Work to be completed: Of all the entries below, only the lines from the one with "index mcp: (495, 368)" up to and including the one with "pinky mcp: (740, 489)" are to be duplicated exactly.

Data for analysis:
++++++++++++++++++++
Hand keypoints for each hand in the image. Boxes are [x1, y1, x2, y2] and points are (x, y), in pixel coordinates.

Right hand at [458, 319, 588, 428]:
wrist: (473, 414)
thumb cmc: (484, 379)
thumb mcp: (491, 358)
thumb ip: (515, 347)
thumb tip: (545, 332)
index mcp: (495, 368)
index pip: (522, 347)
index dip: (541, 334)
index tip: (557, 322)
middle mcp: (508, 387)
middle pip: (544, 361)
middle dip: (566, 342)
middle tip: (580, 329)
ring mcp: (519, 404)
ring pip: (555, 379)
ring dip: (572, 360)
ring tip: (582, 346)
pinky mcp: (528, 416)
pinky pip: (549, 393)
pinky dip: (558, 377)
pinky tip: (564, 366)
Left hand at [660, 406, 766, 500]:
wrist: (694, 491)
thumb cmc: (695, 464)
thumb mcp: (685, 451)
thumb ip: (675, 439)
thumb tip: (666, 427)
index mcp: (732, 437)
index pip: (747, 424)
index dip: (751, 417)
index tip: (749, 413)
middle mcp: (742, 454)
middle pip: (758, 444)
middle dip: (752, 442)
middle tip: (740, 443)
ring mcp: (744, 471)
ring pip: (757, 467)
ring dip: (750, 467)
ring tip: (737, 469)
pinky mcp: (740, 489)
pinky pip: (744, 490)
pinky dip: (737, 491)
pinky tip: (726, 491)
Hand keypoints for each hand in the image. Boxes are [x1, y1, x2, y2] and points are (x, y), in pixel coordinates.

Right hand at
++++++++++++++++++++
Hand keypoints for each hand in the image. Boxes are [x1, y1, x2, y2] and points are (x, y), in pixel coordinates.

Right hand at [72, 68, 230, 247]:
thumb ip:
++++++++++++++++++++
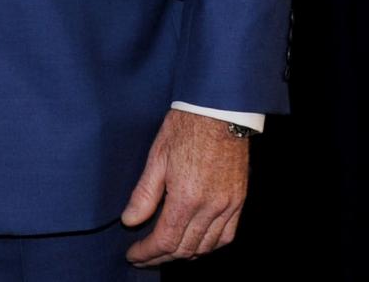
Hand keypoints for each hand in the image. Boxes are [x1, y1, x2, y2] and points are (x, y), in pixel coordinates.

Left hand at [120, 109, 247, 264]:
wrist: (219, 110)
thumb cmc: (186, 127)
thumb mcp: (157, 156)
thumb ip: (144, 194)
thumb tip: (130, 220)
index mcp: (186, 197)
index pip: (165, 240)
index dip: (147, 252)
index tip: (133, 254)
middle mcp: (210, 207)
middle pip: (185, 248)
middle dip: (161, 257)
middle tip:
++++++++++++++++++++
Worked solution:
index mcp: (495, 368)
index pip: (522, 347)
index dip: (541, 334)
index tip: (557, 322)
middle mcp: (508, 387)
middle pip: (544, 361)
middle dip: (566, 342)
middle tip: (580, 329)
ring mcp: (519, 404)
ring pip: (555, 379)
ring dip: (572, 360)
ring tip: (582, 346)
pinky mcp: (528, 416)
pinky pip: (549, 393)
pinky dip: (558, 377)
pinky tip: (564, 366)
Left hand at [660, 406, 766, 500]:
wrist: (694, 491)
thumb cmc: (695, 464)
thumb mcp: (685, 451)
thumb ip: (675, 439)
thumb tip: (666, 427)
index mcp: (732, 437)
index pip: (747, 424)
index dip: (751, 417)
index tip: (749, 413)
middle mcp: (742, 454)
middle pip: (758, 444)
middle dip: (752, 442)
middle tip: (740, 443)
ring mcp: (744, 471)
ring pip: (757, 467)
ring dip: (750, 467)
ring tip: (737, 469)
pinky mcp: (740, 489)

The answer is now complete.